───── Given entries ─────

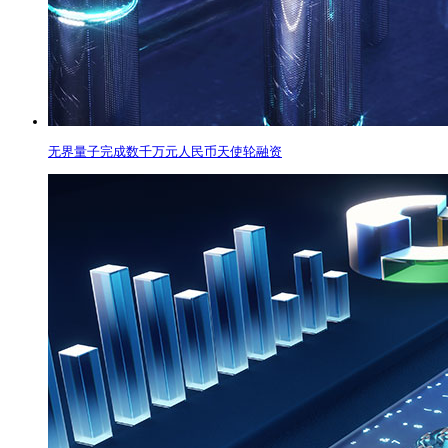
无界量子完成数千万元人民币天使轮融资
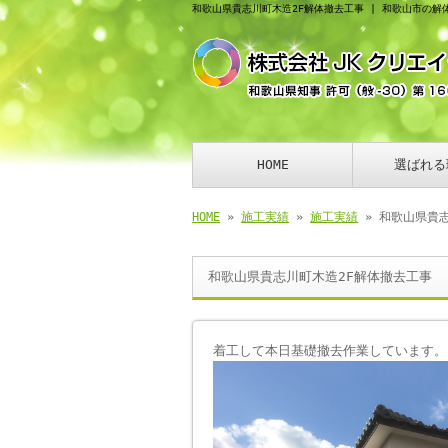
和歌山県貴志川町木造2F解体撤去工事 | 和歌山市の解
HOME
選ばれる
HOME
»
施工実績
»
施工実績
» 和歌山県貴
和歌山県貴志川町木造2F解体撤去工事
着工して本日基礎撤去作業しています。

─────
───── Given entries ─────

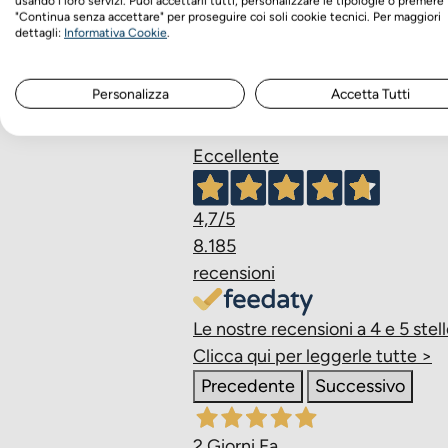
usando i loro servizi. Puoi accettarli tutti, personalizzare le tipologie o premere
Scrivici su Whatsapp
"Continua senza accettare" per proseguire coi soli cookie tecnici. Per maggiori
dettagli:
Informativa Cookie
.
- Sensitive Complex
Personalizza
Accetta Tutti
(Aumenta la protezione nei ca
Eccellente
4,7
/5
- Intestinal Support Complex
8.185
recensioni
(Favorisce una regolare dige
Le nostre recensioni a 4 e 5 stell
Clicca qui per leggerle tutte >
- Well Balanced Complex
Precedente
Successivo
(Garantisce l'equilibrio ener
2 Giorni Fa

─────

Your instructions
Only the lines above starting with the one with "Accetta Tutti" and going through the one with "2 Giorni Fa" are to be copied, word for word and with both ends kept.

Response
Accetta Tutti
(Aumenta la protezione nei ca
Eccellente
4,7
/5
- Intestinal Support Complex
8.185
recensioni
(Favorisce una regolare dige
Le nostre recensioni a 4 e 5 stell
Clicca qui per leggerle tutte >
- Well Balanced Complex
Precedente
Successivo
(Garantisce l'equilibrio ener
2 Giorni Fa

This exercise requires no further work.